かつて2t車/4t車/10t車は小型トラック/中型トラック/大型トラックの代名詞的存在だったが、それも今は昔。特に小型トラックは、新免許制度の創設を機にクラス分けが複雑化。収斂(しゅうれん)先が混沌としている状況だ。
OEM車が数多く存在し、ディーゼル車、ガソリン車、CNG車、LPG車、ハイブリッド、さらに最近はEVも登場。ますますゴチャゴチャしてきた小型トラックは、それだけに見どころが多く興味深いカテゴリーなのかもしれない。
ここではそんな小型トラックの最新動向を俯瞰的に紹介する!
文/多賀まりお&「フルロード」編集部
*2019年9月発売トラックマガジン「フルロード」第34号より
■小型トラックのカテゴリーと新免許制度の関係
日本の小型トラックは軽自動車より大きい登録車で、GVW(車両総重量)8t級の中型トラックより小さい車両のカテゴリーを指す。
最新の免許制度は、普通免許で運転できる車両はGVW3.5t未満まで、準中型免許でがGVW7.5t未満までと定めているが、小型トラックはまさにこの領域にある。
現状では1.5t積みクラスがGVW3.5tをまたいでおり、一部の車種・車型は普通免許でも運転可能。いっぽう、2.0t積みクラスはすべて準中型免許が必要で、GVWを7.5t弱に合わせた車型も展開されている。
なお、かつては積載量1.0t未満から1.0t~1.5t積み、2.0t超積みクラスのそれぞれにメーカー各社が専用モデルを展開し、3輪車やボンネット車型も存在したが、需要の変化とともに合理化が進捗。キャブオーバー型に収斂したうえ、OEM供給車種が増えている。
ちなみに現在もオリジナルモデルを擁するのはいすゞエルフと三菱ふそうキャンター、日野デュトロ/トヨタダイナの3機種のみ。日産はいすゞエルフのOEM車種に切り替えて販売を継続中だ。

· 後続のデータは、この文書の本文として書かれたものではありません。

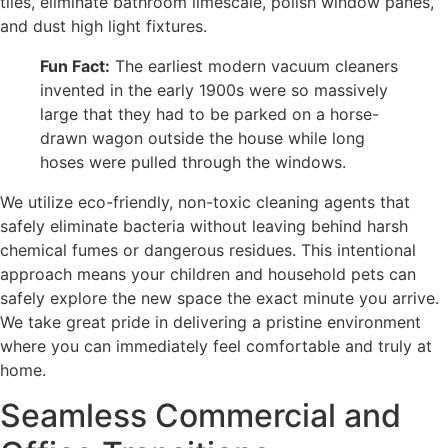
tiles, eliminate bathroom limescale, polish window panes,
and dust high light fixtures.
Fun Fact:
The earliest modern vacuum cleaners
invented in the early 1900s were so massively
large that they had to be parked on a horse-
drawn wagon outside the house while long
hoses were pulled through the windows.
We utilize eco-friendly, non-toxic cleaning agents that
safely eliminate bacteria without leaving behind harsh
chemical fumes or dangerous residues. This intentional
approach means your children and household pets can
safely explore the new space the exact minute you arrive.
We take great pride in delivering a pristine environment
where you can immediately feel comfortable and truly at
home.
Seamless Commercial and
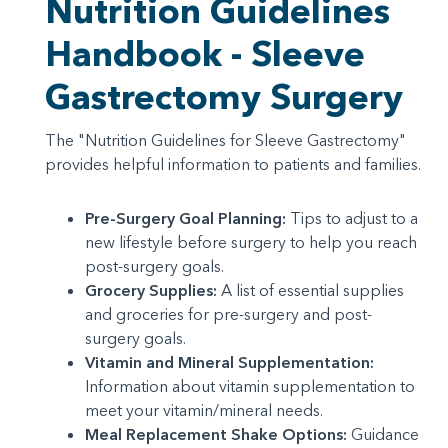
Nutrition Guidelines
Handbook - Sleeve
Gastrectomy Surgery
The "Nutrition Guidelines for Sleeve Gastrectomy"
provides helpful information to patients and families.
Pre-Surgery Goal Planning:
Tips to adjust to a
new lifestyle before surgery to help you reach
post-surgery goals.
Grocery Supplies:
A list of essential supplies
and groceries for pre-surgery and post-
surgery goals.
Vitamin and Mineral Supplementation:
Information about vitamin supplementation to
meet your vitamin/mineral needs.
Meal Replacement Shake Options:
Guidance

■EV化が段階的に進む? 小型トラックのパワートレーン
こうした状況の背景にあるのが厳格化しているディーゼル車排ガス規制だ。
噴射系などの補機はある程度アップデート可能だが、エンジン本体の設計時期の古いものは高い熱負荷に対応できず規制適合と燃費や出力性能を両立させるのがむずかしい。しかも新規開発には多大なコストが必要で、採算のとれる生産企画台数の確保は容易ではない。
また、最新のいわゆるクリーンディーゼルのコスト高は複雑な後処理装置とともに車両価格を押し上げる要因に……。生涯走行距離が短い用途では、いかにディーゼルの燃費が良くても元をとるのはむずかしい。
なお、自然吸気時代は5リッター超も存在した小型トラックのエンジンは、高過給化とともにダウンサイジングが進み、現在は3リッター級が主流。集配・塵芥回収ではEV、ハイブリッド、代替燃料(CNG、LPG)などさまざまな低公害車が展開されている。
トラックのなかでも重量が軽く、航続距離も短い小型車は、搭載するエネルギー量が少なくて済むことからエネルギー密度の小さいバッテリーやCNGでも実用性の確保が容易。いずれはEVに収斂するのだろうが、当面は複数の手法が存続しそうだ。